There was trouble at the first rehearsal. Frau Wittich, who had been given the part of Salome, the "sixteen-year-old with the voice of Isolde", rebelled because the part was so strenuous and improper. "I won't do it; I'm a decent woman" she told the composer. Finally, she was brought around and the first production took place in Dresden on December 9, 1905. It was an immediate success. Although the critics, as usual, were not impressed, on the first night there were 38 curtain calls. The opera was soon being played all over Germany, sometimes with restrictions. In Berlin it was only allowed as long as Salome prayed for redemption during her final soliloquy, and the Star of Bethlehem, rather than the moon, shone at the end. (This created an anachronism, since the Star of Bethlehem had shone 30 years before the events of the opera.) In other countries there were larger problems. In order for it to be performed in Great Britain, where Wilde's play was still proscribed, all Biblical references had to be deleted. John the Baptist became a prophet named Mattaniah, the action was moved to Greece, and the Jews became "learned men". There was no head at the end, only a dish of blood. The conductor, Sir Thomas Beecham, also agreed to change some of the language, but the singers "forgot" and most sang the original words. The censor, who did not understand German, congratulated Beecham on being cooperative. Many companies did not allow a recognizable head, but substituted a piece of meat or other formless object.

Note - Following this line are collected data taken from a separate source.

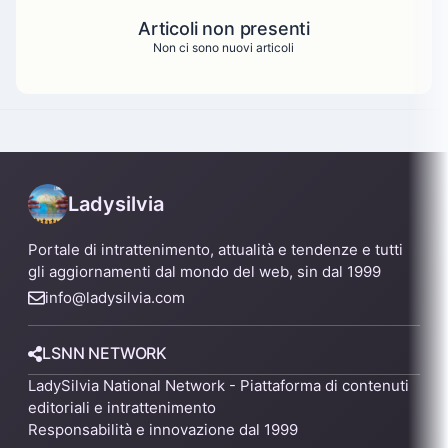
Articoli non presenti
Non ci sono nuovi articoli
Ladysilvia
Portale di intrattenimento, attualità e tendenze e tutti
gli aggiornamenti dal mondo del web, sin dal 1999
info@ladysilvia.com
LSNN NETWORK
LadySilvia National Network - Piattaforma di contenuti
editoriali e intrattenimento
Responsabilità e innovazione dal 1999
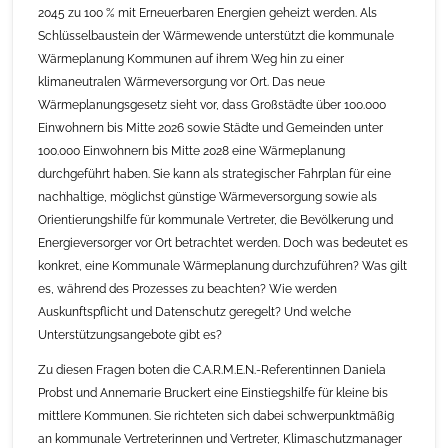
2045 zu 100 % mit Erneuerbaren Energien geheizt werden. Als
Schlüsselbaustein der Wärmewende unterstützt die kommunale
Wärmeplanung Kommunen auf ihrem Weg hin zu einer
klimaneutralen Wärmeversorgung vor Ort. Das neue
Wärmeplanungsgesetz sieht vor, dass Großstädte über 100.000
Einwohnern bis Mitte 2026 sowie Städte und Gemeinden unter
100.000 Einwohnern bis Mitte 2028 eine Wärmeplanung
durchgeführt haben. Sie kann als strategischer Fahrplan für eine
nachhaltige, möglichst günstige Wärmeversorgung sowie als
Orientierungshilfe für kommunale Vertreter, die Bevölkerung und
Energieversorger vor Ort betrachtet werden. Doch was bedeutet es
konkret, eine Kommunale Wärmeplanung durchzuführen? Was gilt
es, während des Prozesses zu beachten? Wie werden
Auskunftspflicht und Datenschutz geregelt? Und welche
Unterstützungsangebote gibt es?
Zu diesen Fragen boten die C.A.R.M.E.N.-Referentinnen Daniela
Probst und Annemarie Bruckert eine Einstiegshilfe für kleine bis
mittlere Kommunen. Sie richteten sich dabei schwerpunktmäßig
an kommunale Vertreterinnen und Vertreter, Klimaschutzmanager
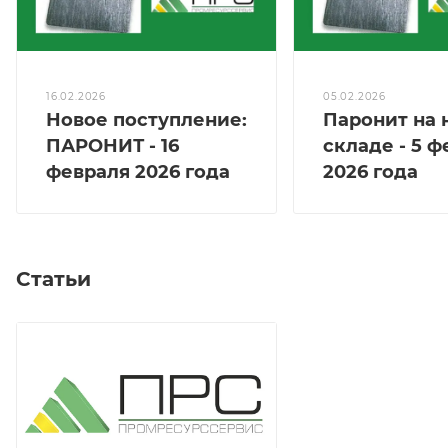
16.02.2026
05.02.2026
Новое поступление:
Паронит на
ПАРОНИТ - 16
складе - 5 
февраля 2026 года
2026 года
Статьи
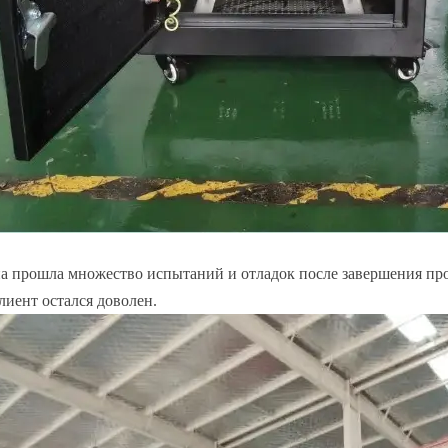
 прошла множество испытаний и отладок после завершения произ
клиент остался доволен.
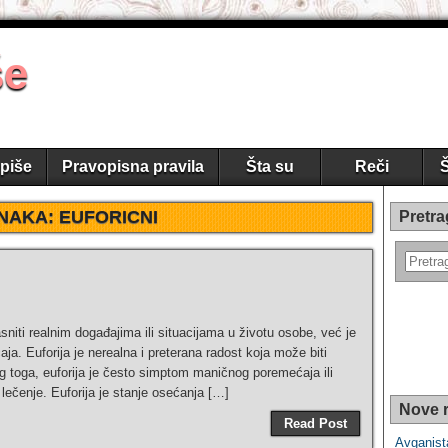
še
piše
Pravopisna pravila
Šta su
Reči
Š
NAKA:
EUFORICNI
Pretra
sniti realnim događajima ili situacijama u životu osobe, već je
. Euforija je nerealna i preterana radost koja može biti
 toga, euforija je često simptom maničnog poremećaja ili
lečenje. Euforija je stanje osećanja […]
Nove r
Read Post
Avganista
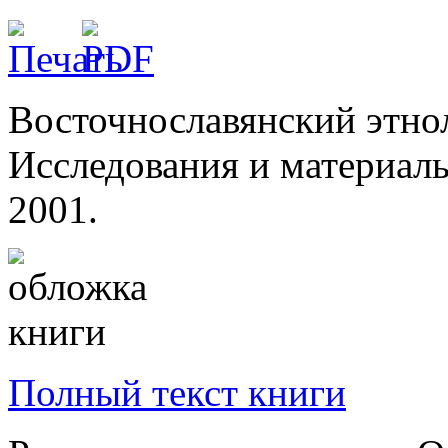
Восточнославянский этно
Исследования и материалы
2001.
Полный текст книги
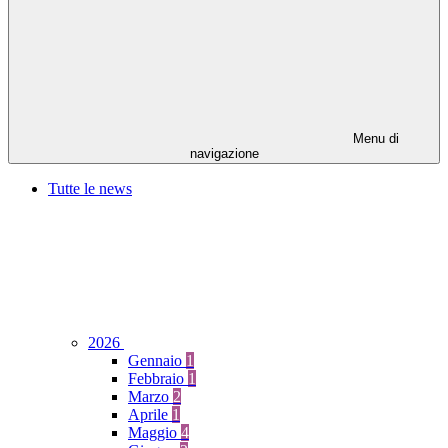
Menu di
navigazione
Tutte le news
2026
Gennaio
1
Febbraio
1
Marzo
2
Aprile
1
Maggio
4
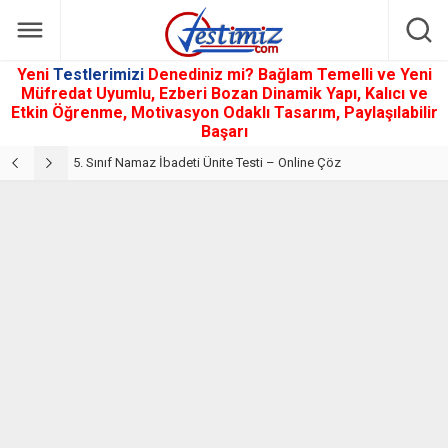
Yeni
Testlerimizi
Denediniz mi? Bağlam Temelli ve Yeni
Müfredat Uyumlu, Ezberi Bozan Dinamik Yapı, Kalıcı ve
Etkin Öğrenme, Motivasyon Odaklı Tasarım, Paylaşılabilir
Başarı
5. Sınıf Din Kültürü ve Ahlak Bilgisi 2. Ünite: Namaz İbadeti Çalışmaları
5. Sınıf Namaz İbadeti Ünite Testi – Online Çöz
5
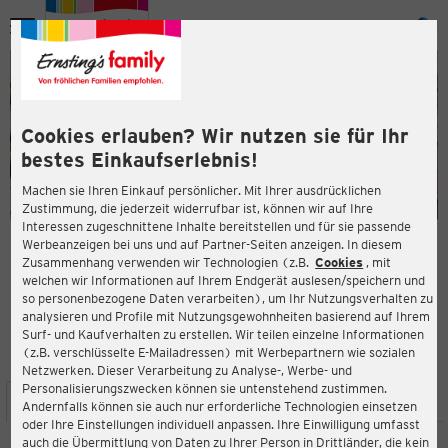
Menü
ießen
ießen
Cookies erlauben? Wir nutzen sie für Ihr
bestes Einkaufserlebnis!
Machen sie Ihren Einkauf persönlicher. Mit Ihrer ausdrücklichen
Zustimmung, die jederzeit widerrufbar ist, können wir auf Ihre
Interessen zugeschnittene Inhalte bereitstellen und für sie passende
en
Werbeanzeigen bei uns und auf Partner-Seiten anzeigen. In diesem
Zusammenhang verwenden wir Technologien (z.B.
Cookies
, mit
ERNSTING'S FAMILY FILIALE
welchen wir Informationen auf Ihrem Endgerät auslesen/speichern und
Lange Straße 6
so personenbezogene Daten verarbeiten), um Ihr Nutzungsverhalten zu
29378 Wittingen
analysieren und Profile mit Nutzungsgewohnheiten basierend auf Ihrem
Surf- und Kaufverhalten zu erstellen. Wir teilen einzelne Informationen
(z.B. verschlüsselte E-Mailadressen) mit Werbepartnern wie sozialen
4,4
ießen
Bewertung:
Netzwerken. Dieser Verarbeitung zu Analyse-, Werbe- und
Personalisierungszwecken können sie untenstehend zustimmen.
STANDORT
SERVICES
SORTIMENT
AKTIONEN
Andernfalls können sie auch nur erforderliche Technologien einsetzen
oder Ihre Einstellungen individuell anpassen. Ihre Einwilligung umfasst
auch die Übermittlung von Daten zu Ihrer Person in Drittländer, die kein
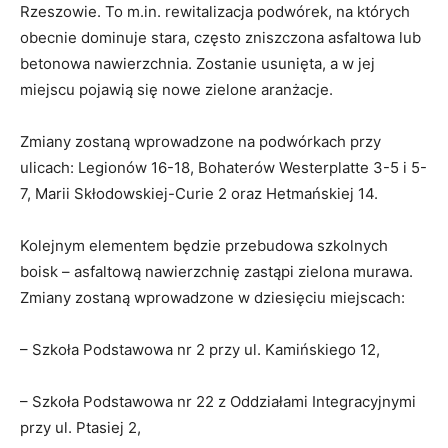
Rzeszowie. To m.in. rewitalizacja podwórek, na których
obecnie dominuje stara, często zniszczona asfaltowa lub
betonowa nawierzchnia. Zostanie usunięta, a w jej
miejscu pojawią się nowe zielone aranżacje.
Zmiany zostaną wprowadzone na podwórkach przy
ulicach: Legionów 16-18, Bohaterów Westerplatte 3-5 i 5-
7, Marii Skłodowskiej-Curie 2 oraz Hetmańskiej 14.
Kolejnym elementem będzie przebudowa szkolnych
boisk – asfaltową nawierzchnię zastąpi zielona murawa.
Zmiany zostaną wprowadzone w dziesięciu miejscach:
– Szkoła Podstawowa nr 2 przy ul. Kamińskiego 12,
– Szkoła Podstawowa nr 22 z Oddziałami Integracyjnymi
przy ul. Ptasiej 2,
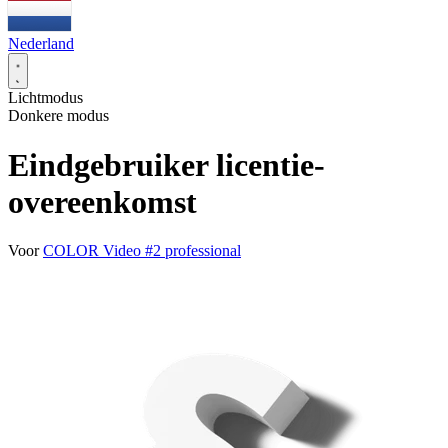
Nederland
Lichtmodus
Donkere modus
Eindgebruiker licentie-
overeenkomst
Voor
COLOR Video #2 professional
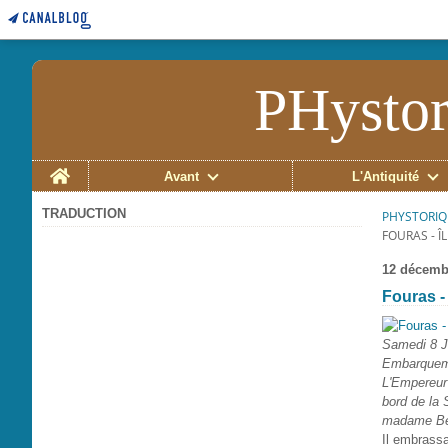
PHystor
Home
Avant
L'Antiquité
TRADUCTION
PHYSTORIQ
FOURAS - Î
12 décemb
Fouras -
Samedi 8 Ju
Embarqueme
L'Empereur 
bord de la S
madame Bert
Il embrassa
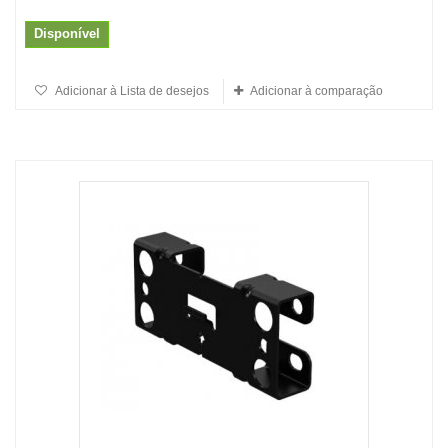
Disponível
Adicionar à Lista de desejos
Adicionar à comparação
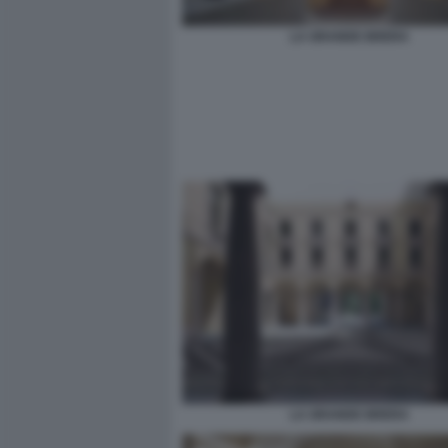
LA GRANDE BRERA
LA GRANDE BRERA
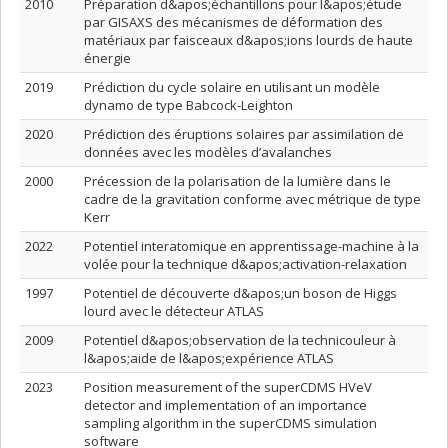
2010
Préparation d&apos;échantillons pour l&apos;étude
par GISAXS des mécanismes de déformation des
matériaux par faisceaux d&apos;ions lourds de haute
énergie
2019
Prédiction du cycle solaire en utilisant un modèle
dynamo de type Babcock-Leighton
2020
Prédiction des éruptions solaires par assimilation de
données avec les modèles d’avalanches
2000
Précession de la polarisation de la lumière dans le
cadre de la gravitation conforme avec métrique de type
Kerr
2022
Potentiel interatomique en apprentissage-machine à la
volée pour la technique d&apos;activation-relaxation
1997
Potentiel de découverte d&apos;un boson de Higgs
lourd avec le détecteur ATLAS
2009
Potentiel d&apos;observation de la technicouleur à
l&apos;aide de l&apos;expérience ATLAS
2023
Position measurement of the superCDMS HVeV
detector and implementation of an importance
sampling algorithm in the superCDMS simulation
software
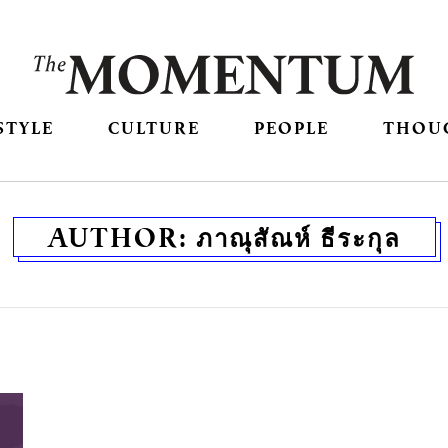
STYLE
CULTURE
PEOPLE
THOU
AUTHOR:
ภาณุสัณห์ ธีระกุล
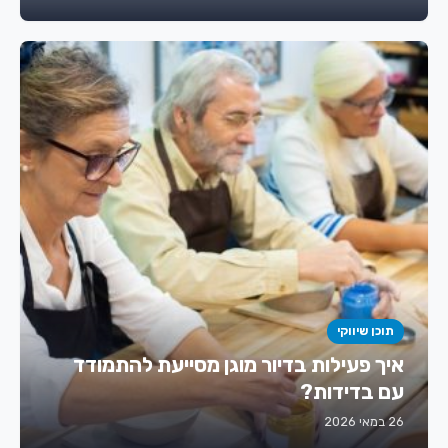
תוכן שיווקי
איך פעילות בדיור מוגן מסייעת להתמודד
עם בדידות?
26 במאי 2026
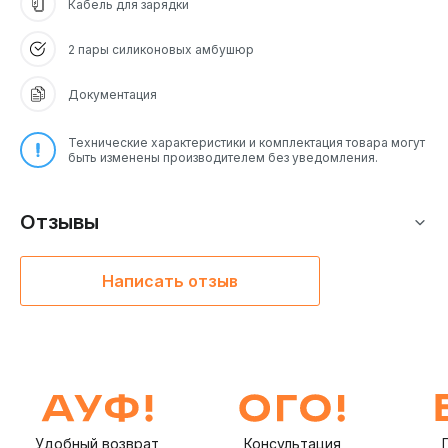
Кабель для зарядки
2 пары силиконовых амбушюр
Документация
Технические характеристики и комплектация товара могут
быть изменены производителем без уведомления.
Отзывы
Написать отзыв
Удобный возврат
Консультация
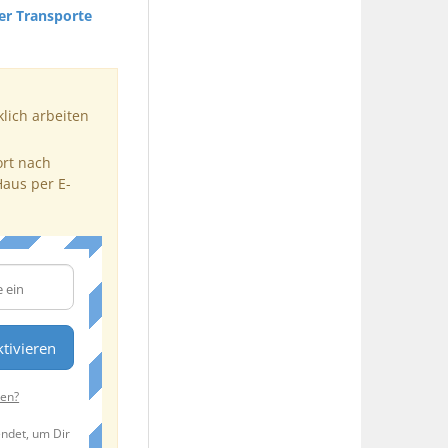
er Transporte
klich arbeiten
ort nach
Haus per E-
tivieren
ten?
endet, um Dir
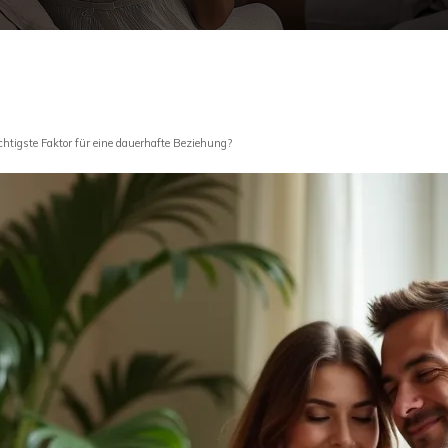
chtigste Faktor für eine dauerhafte Beziehung?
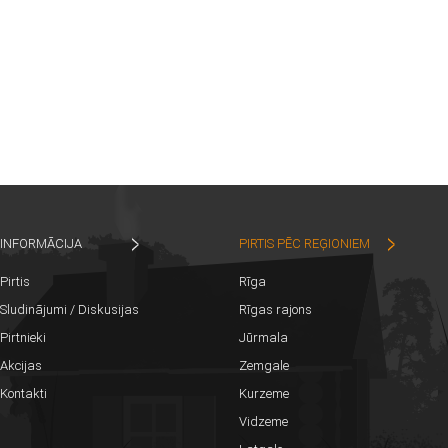
INFORMĀCIJA
PIRTIS PĒC REĢIONIEM
Pirtis
Rīga
Sludinājumi / Diskusijas
Rīgas rajons
Pirtnieki
Jūrmala
Akcijas
Zemgale
Kontakti
Kurzeme
Vidzeme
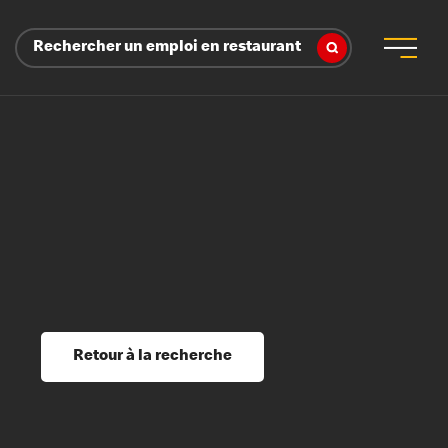
Rechercher un emploi en restaurant
 d’employeur
s sociaux, récompenses et reconnaissance
é
ssage et perfectionnement
s du savoir
Retour à la recherche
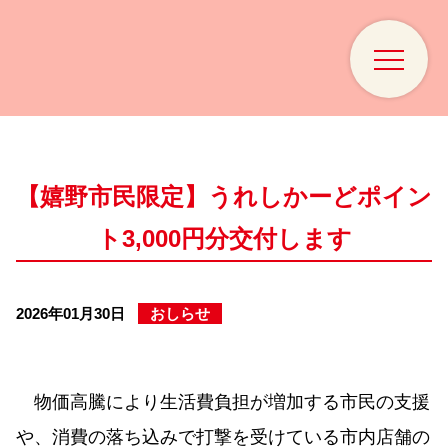
【嬉野市民限定】うれしかーどポイン
ト3,000円分交付します
2026年01月30日
おしらせ
物価高騰により生活費負担が増加する市民の支援
や、消費の落ち込みで打撃を受けている市内店舗の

The American premiere, at the Metropolitan Opera House in New York, was considered so scandalous that, after one performance, and at the insistence of the financier J.P. Morgan, it was dropped and not seen again at that house until 1933. Two years after the Met opening, Oscar Hammerstein presented Salome in New York, and in spite of attempts to suppress it, this was a great success. In Berlin the Kaiser warned that the opera would do Strauss no good, but the composer replied that it enabled him to build his villa at Garmisch in the Bavarian Alps. In its first two years, Salome was presented in 50 different places. It is still one of the most performed operas in Germany.